What are the worst parts of D?
Andrei Alexandrescu via Digitalmars-d
digitalmars-d at puremagic.com
Thu Sep 25 11:13:42 PDT 2014
On 9/25/14, 10:47 AM, Cliff wrote:
> On Thursday, 25 September 2014 at 17:42:09 UTC, Jacob Carlborg
> wrote:
>> On 2014-09-25 16:23, H. S. Teoh via Digitalmars-d wrote:
>>
>>> That's the hallmark of make-based projects.
>>
>> This was Ninja actually. But how would the build system know I've
>> updated the compiler?
>
> The compiler is an input to the build rule. Consider the rule:
>
> build: $(CC) my.c -o my.o
>
> what are the dependencies for the rule "build"?
>
> my.c obviously. Anything the compiler accesses during the
> compilation of my.c. And *the compiler itself*, referenced here
> as $(CC). From a dependency management standpoint, executables
> are not special except as running them leads to the discovery of
> more dependencies than may be statically specified.
Yah, it only gets odder from there. E.g. all stuff being build must also
list the rule file itself as a dependency.

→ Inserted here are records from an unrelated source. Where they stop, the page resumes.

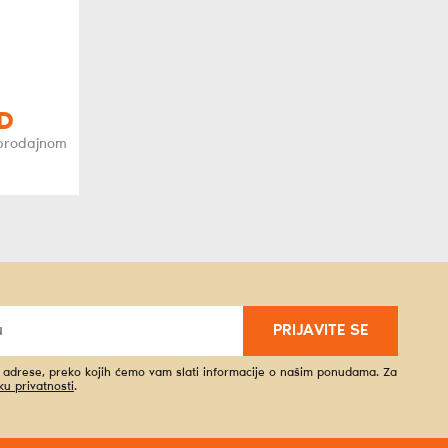
D
oprodajnom
PRIJAVITE SE
l adrese, preko kojih ćemo vam slati informacije o našim ponudama. Za
iku privatnosti
.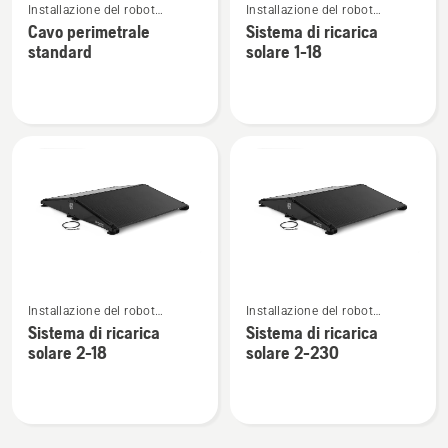
Installazione del robot
Installazione del robot
maggiori
maggiori
tagliaerba Automower®
tagliaerba Automower®
Cavo perimetrale
Sistema di ricarica
dettagli
dettagli
standard
solare 1-18
su
su
Cavo
Sistema
perimetrale
di
standard
ricarica
solare
1-
18
Vedi
Vedi
Installazione del robot
Installazione del robot
maggiori
maggiori
tagliaerba Automower®
tagliaerba Automower®
Sistema di ricarica
Sistema di ricarica
dettagli
dettagli
solare 2-18
solare 2-230
su
su
Sistema
Sistema
di
di
ricarica
ricarica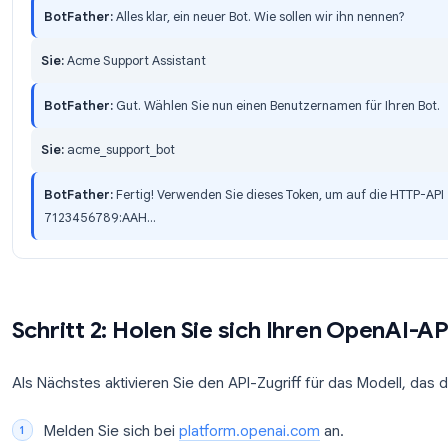
/setdescription
, wird angezeigt, wenn jem
/setabouttext
, kurzer Profiltext
/setcommands
, Menüeinträge wie
start - 
löschen
/setuserpic
, Logo oder Avatar
BotFather-Konversation (Beispiel)
Sie:
/newbot
BotFather:
Alles klar, ein neuer Bot. Wie sollen wir ih
Sie:
Acme Support Assistant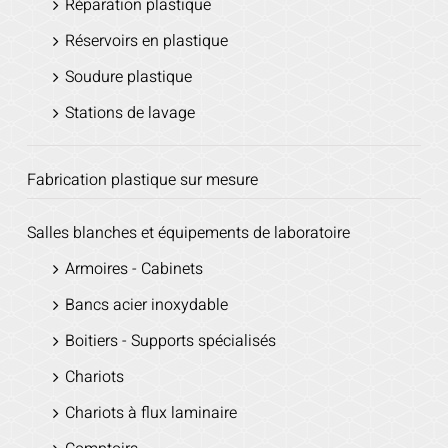
Réparation plastique
Réservoirs en plastique
Soudure plastique
Stations de lavage
Fabrication plastique sur mesure
Salles blanches et équipements de laboratoire
Armoires - Cabinets
Bancs acier inoxydable
Boitiers - Supports spécialisés
Chariots
Chariots à flux laminaire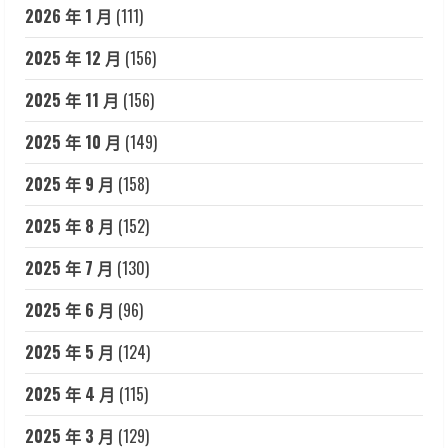
2026 年 1 月
(111)
2025 年 12 月
(156)
2025 年 11 月
(156)
2025 年 10 月
(149)
2025 年 9 月
(158)
2025 年 8 月
(152)
2025 年 7 月
(130)
2025 年 6 月
(96)
2025 年 5 月
(124)
2025 年 4 月
(115)
2025 年 3 月
(129)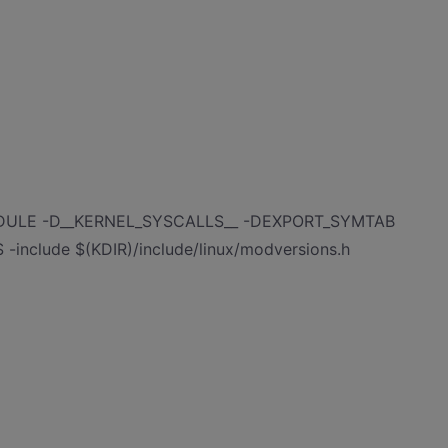
MODULE -D__KERNEL_SYSCALLS__ -DEXPORT_SYMTAB
-include $(KDIR)/include/linux/modversions.h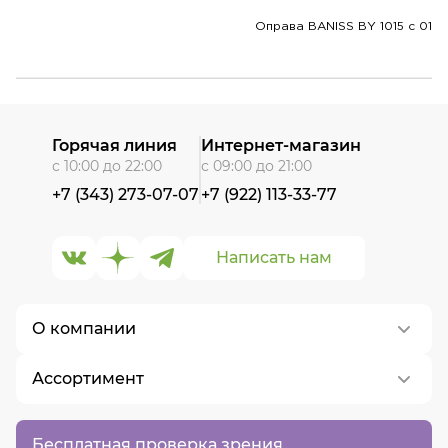
Оправа BANISS BY 1015 c 01
Горячая линия
Интернет-магазин
с 10:00 до 22:00
с 09:00 до 21:00
+7 (343) 273-07-07
+7 (922) 113-33-77
Написать нам
О компании
Ассортимент
О нас
Контакты
Контактные линзы
Бесплатная проверка зрения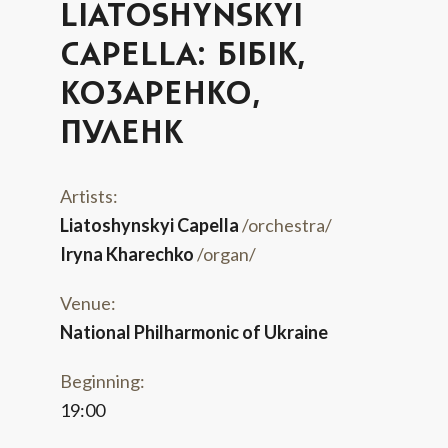
LIATOSHYNSKYI
CAPELLA: БІБІК,
КОЗАРЕНКО,
ПУЛЕНК
Artists:
Liatoshynskyi Capella
/orchestra/
Iryna Kharechko
/organ/
Venue:
National Philharmonic of Ukraine
Beginning:
19:00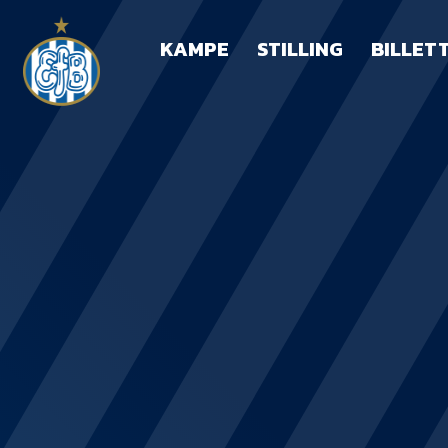
KAMPE
STILLING
BILLET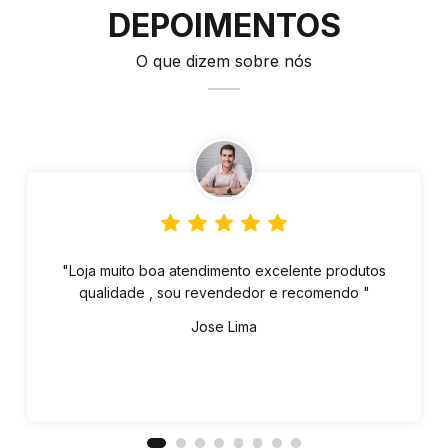
DEPOIMENTOS
O que dizem sobre nós
"Loja muito boa atendimento excelente produtos
qualidade , sou revendedor e recomendo "
Jose Lima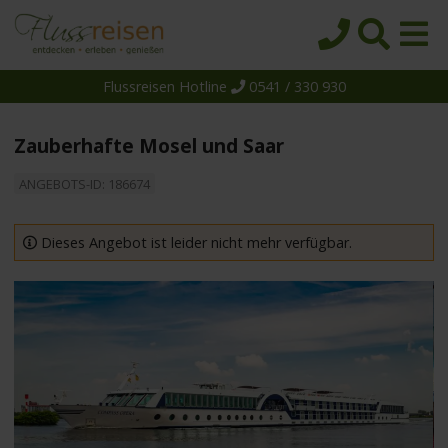
Flussreisen Hotline
0541 / 330 930
Startseite
Top-Angebote
Zauberhafte Mosel und Saar
Reiseziele
ANGEBOTS-ID: 186674
Themen
Reedereien
Dieses Angebot ist leider nicht mehr verfügbar.
Schiffe
Über uns
Wissen
Suche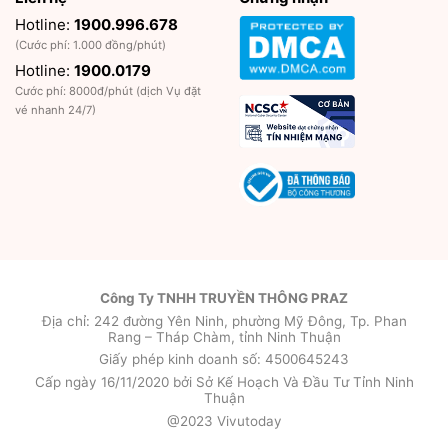
Hotline:
1900.996.678
(Cước phí: 1.000 đồng/phút)
Hotline:
1900.0179
Cước phí: 8000đ/phút (dịch Vụ đặt
vé nhanh 24/7)
Công Ty TNHH TRUYỀN THÔNG PRAZ
Địa chỉ: 242 đường Yên Ninh, phường Mỹ Đông, Tp. Phan
Rang – Tháp Chàm, tỉnh Ninh Thuận
Giấy phép kinh doanh số: 4500645243
Cấp ngày 16/11/2020 bởi Sở Kế Hoạch Và Đầu Tư Tỉnh Ninh
Thuận
@2023 Vivutoday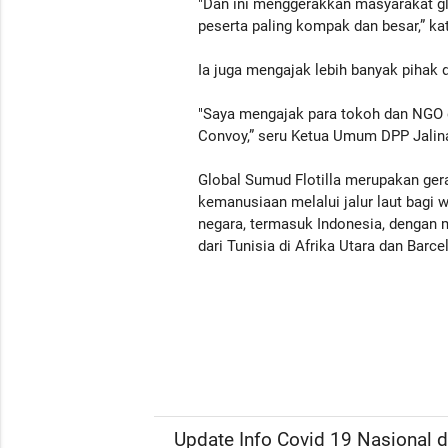
"Dan ini menggerakkan masyarakat glo
peserta paling kompak dan besar,” ka
Ia juga mengajak lebih banyak pihak da
"Saya mengajak para tokoh dan NGO 
Convoy,” seru Ketua Umum DPP Jalina
Global Sumud Flotilla merupakan gera
kemanusiaan melalui jalur laut bagi 
negara, termasuk Indonesia, dengan 
dari Tunisia di Afrika Utara dan Barc
Update Info Covid 19 Nasional da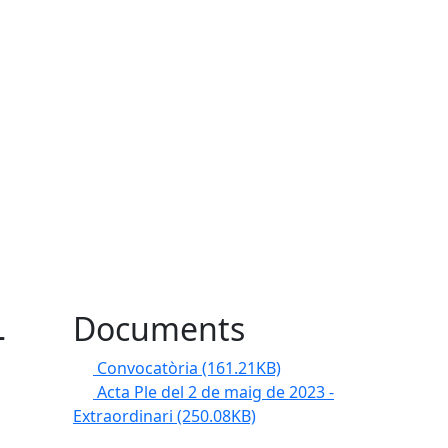
-
Documents
Convocatòria
(161.21KB)
Acta Ple del 2 de maig de 2023 -
Extraordinari
(250.08KB)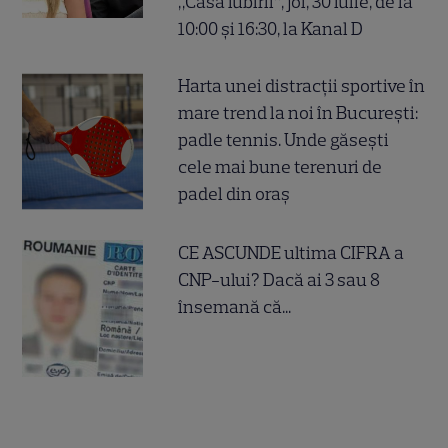
„Casa iubirii”, joi, 30 iulie, de la
10:00 și 16:30, la Kanal D
Harta unei distracții sportive în
mare trend la noi în București:
padle tennis. Unde găsești
cele mai bune terenuri de
padel din oraș
CE ASCUNDE ultima CIFRA a
CNP-ului? Dacă ai 3 sau 8
însemană că...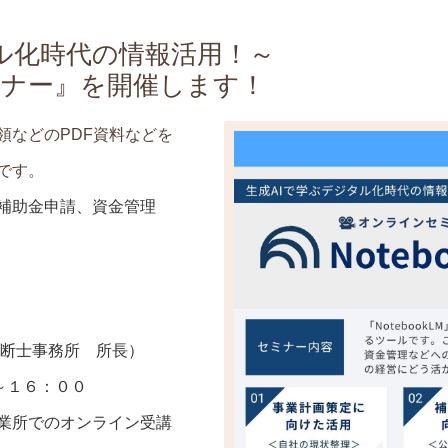
ル化時代の情報活用！～
用セミナー』を開催します！
領などのPDF資料などを
です。
補助金申請、資金管理
診断士事務所 所長）
～１６：００
業所でのオンライン受講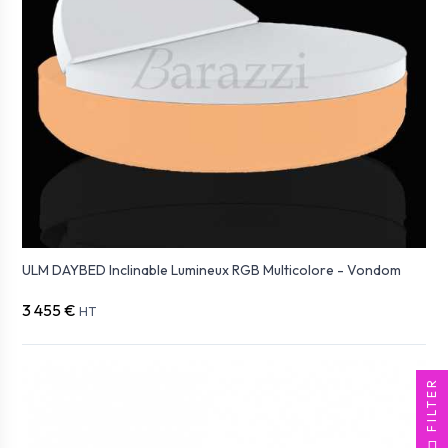
ULM DAYBED Inclinable Lumineux RGB Multicolore - Vondom
3 455 €
HT
FILTER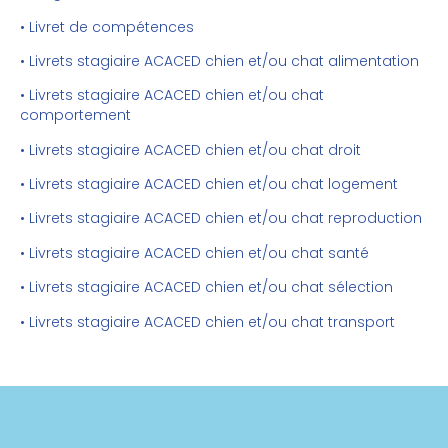
• Livret de compétences
• Livrets stagiaire ACACED chien et/ou chat alimentation
• Livrets stagiaire ACACED chien et/ou chat
comportement
• Livrets stagiaire ACACED chien et/ou chat droit
• Livrets stagiaire ACACED chien et/ou chat logement
• Livrets stagiaire ACACED chien et/ou chat reproduction
• Livrets stagiaire ACACED chien et/ou chat santé
• Livrets stagiaire ACACED chien et/ou chat sélection
• Livrets stagiaire ACACED chien et/ou chat transport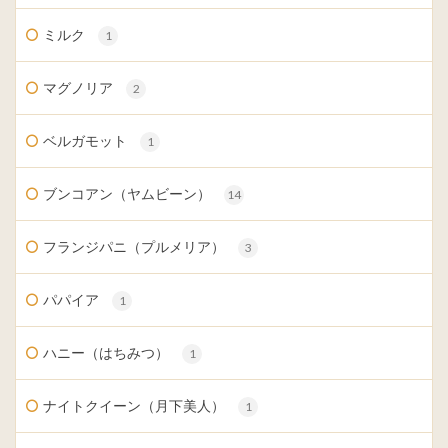
ミルク
1
マグノリア
2
ベルガモット
1
ブンコアン（ヤムビーン）
14
フランジパニ（プルメリア）
3
パパイア
1
ハニー（はちみつ）
1
ナイトクイーン（月下美人）
1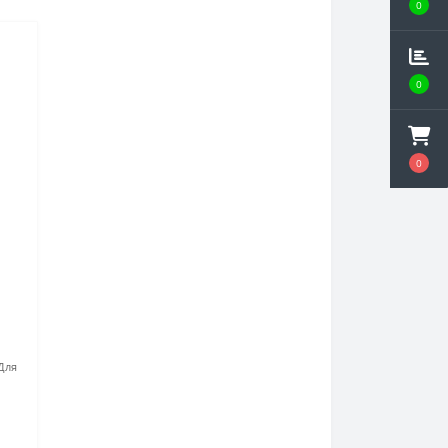
0
0
0
)
Для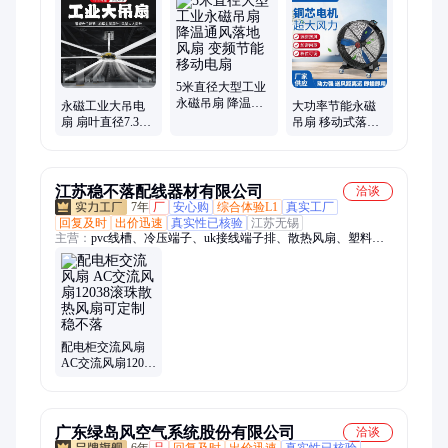
5米直径大型工业
永磁吊扇 降温通
永磁工业大吊电
大功率节能永磁
风落地风扇 变频
扇 扇叶直径7.3米
吊扇 移动式落地
节能移动电扇
同步电机风扇 高
大风扇 6米电扇静
效节能落地扇降
音降温
温
江苏稳不落配线器材有限公司
洽谈
7年
厂
安心购
综合体验L1
真实工厂
回复及时
出价迅速
真实性已核验
江苏无锡
主营：
pvc线槽、冷压端子、uk接线端子排、散热风扇、塑料波
纹管、热缩管、C45导轨、M8M12连接器、扎带、结束带
配电柜交流风扇
AC交流风扇12038
滚珠散热风扇可
定制稳不落
广东绿岛风空气系统股份有限公司
洽谈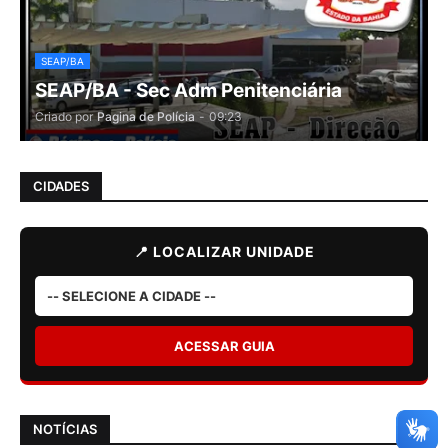
SEAP/BA
SEAP/BA - Sec Adm Penitenciária
Criado por
Pagina de Polícia
-
09:23
CIDADES
📍 LOCALIZAR UNIDADE
ACESSAR GUIA
NOTÍCIAS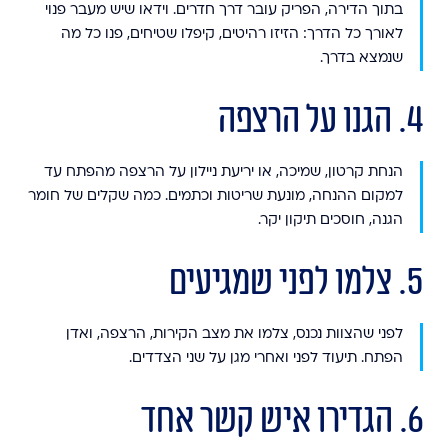
בתוך הדירה, הפריק עובר דרך חדרים. וידאו שיש מעבר פנוי
לאורך כל הדרך: הזיזו רהיטים, קיפלו שטיחים, פנו כל מה
שנמצא בדרך.
4. הגנו על הרצפה
הנחת קרטון, שמיכה, או יריעת ניילון על הרצפה מהפתח עד
למקום ההנחה, מונעת שריטות וכתמים. כמה שקלים של חומר
הגנה, חוסכים תיקון יקר.
5. צלמו לפני שמגיעים
לפני שהצוות נכנס, צלמו את מצב הקירות, הרצפה, ואדן
הפתח. תיעוד לפני ואחרי מגן על שני הצדדים.
6. הגדירו איש קשר אחד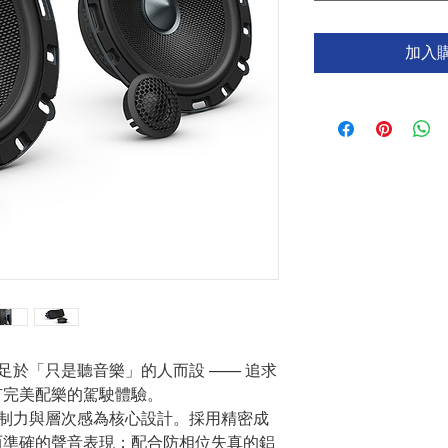
加入購物
些不滿足於「只是聽音樂」的人而設 —— 追求
有完美配樂的駕駛體驗。
度、控制力與層次感為核心設計。採用精密成
而準確的聲音表現；配合防相位失真的鋁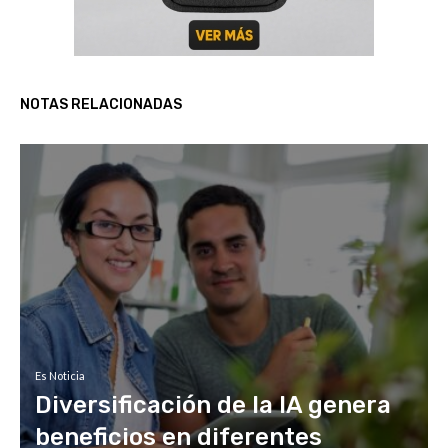
NOTAS RELACIONADAS
Es Noticia
Diversificación de la IA genera
beneficios en diferentes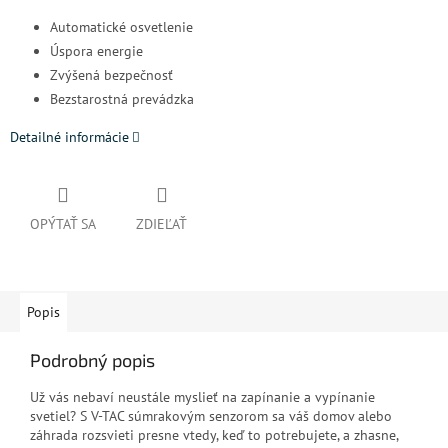
Automatické osvetlenie
Úspora energie
Zvýšená bezpečnosť
Bezstarostná prevádzka
Detailné informácie
OPÝTAŤ SA
ZDIEĽAŤ
Popis
Podrobný popis
Už vás nebaví neustále myslieť na zapínanie a vypínanie
svetiel? S V-TAC súmrakovým senzorom sa váš domov alebo
záhrada rozsvieti presne vtedy, keď to potrebujete, a zhasne,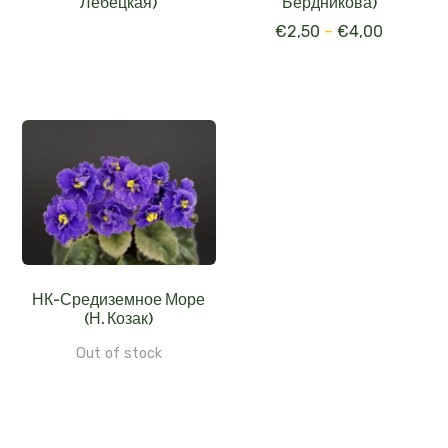
€
2,50
–
€
4,00
НК-Средиземное Море
(Н. Козак)
Out of stock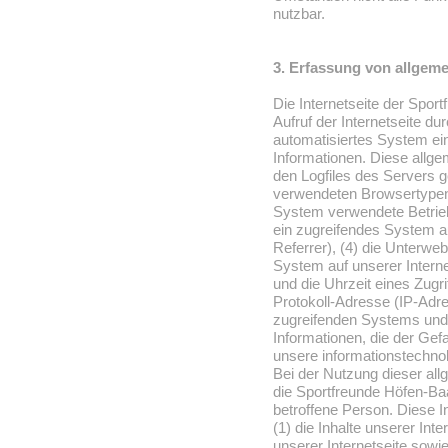
nutzbar.
3. Erfassung von allgem
Die Internetseite der Spor
Aufruf der Internetseite du
automatisiertes System ei
Informationen. Diese allg
den Logfiles des Servers g
verwendeten Browsertypen
System verwendete Betrieb
ein zugreifendes System au
Referrer), (4) die Unterwe
System auf unserer Intern
und die Uhrzeit eines Zugrif
Protokoll-Adresse (IP-Adre
zugreifenden Systems und 
Informationen, die der Gef
unsere informationstechno
Bei der Nutzung dieser al
die Sportfreunde Höfen-Ba
betroffene Person. Diese 
(1) die Inhalte unserer Inte
unserer Internetseite sowie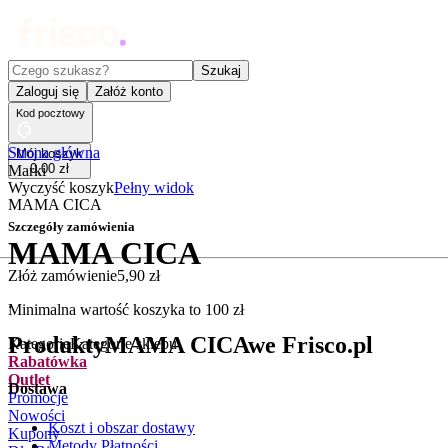
Czego szukasz?
Szukaj
Zaloguj się
Załóż konto
Kod pocztowy
Strona główna
Mój koszyk
0
,
00
zł
Marki
Wyczyść koszyk
Pełny widok
MAMA CICA
Szczegóły zamówienia
MAMA CICA
Złóż zamówienie
5
,
90
zł
.
Minimalna wartość koszyka to
100
zł
Produkty
MAMA CICA
we Frisco.pl
Kategorie
Kategorie sklepu
Rabatówka
Outlet
Dostawa
Promocje
Nowości
Koszt i obszar dostawy
Kupony
Metody Płatności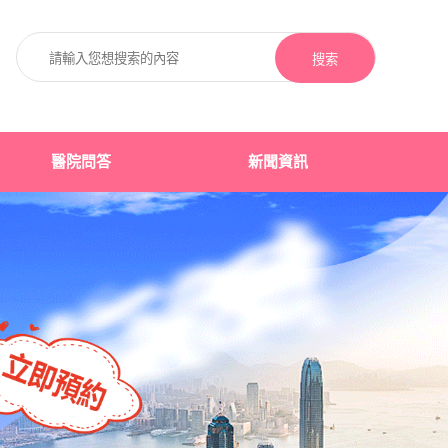
搜索
醫院問答
新聞資訊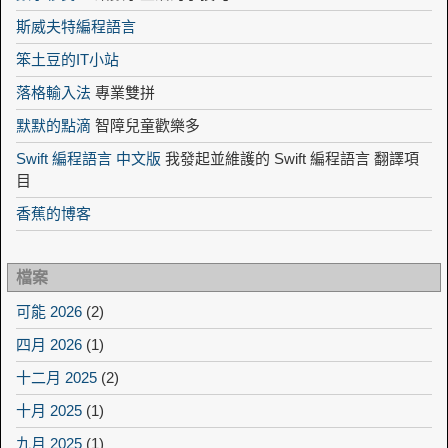
斯威夫特編程語言
笨土豆的IT小站
落格輸入法
專業雙拼
默默的點滴
智障兒童歡樂多
Swift 編程語言 中文版
我發起並維護的 Swift 編程語言 翻譯項
目
香蕉的博客
檔案
可能 2026
(2)
四月 2026
(1)
十二月 2025
(2)
十月 2025
(1)
九月 2025
(1)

FWIW I've seen implications that a better build tool would improve the
lot of dlang contributors. My response to that would be: I agree that
Phobos' posix.mak
(https://github.com/D-Programming-Language/phobos/blob/master/posix.mak)
is a tad baroque and uses a couple of the more obscure features of make.
I also consider a few changes to it could have been effected simpler and
better. However, as far as I can tell it's not a large issue for dlang
contributors, and to the extent it is, it's not because of make's faults.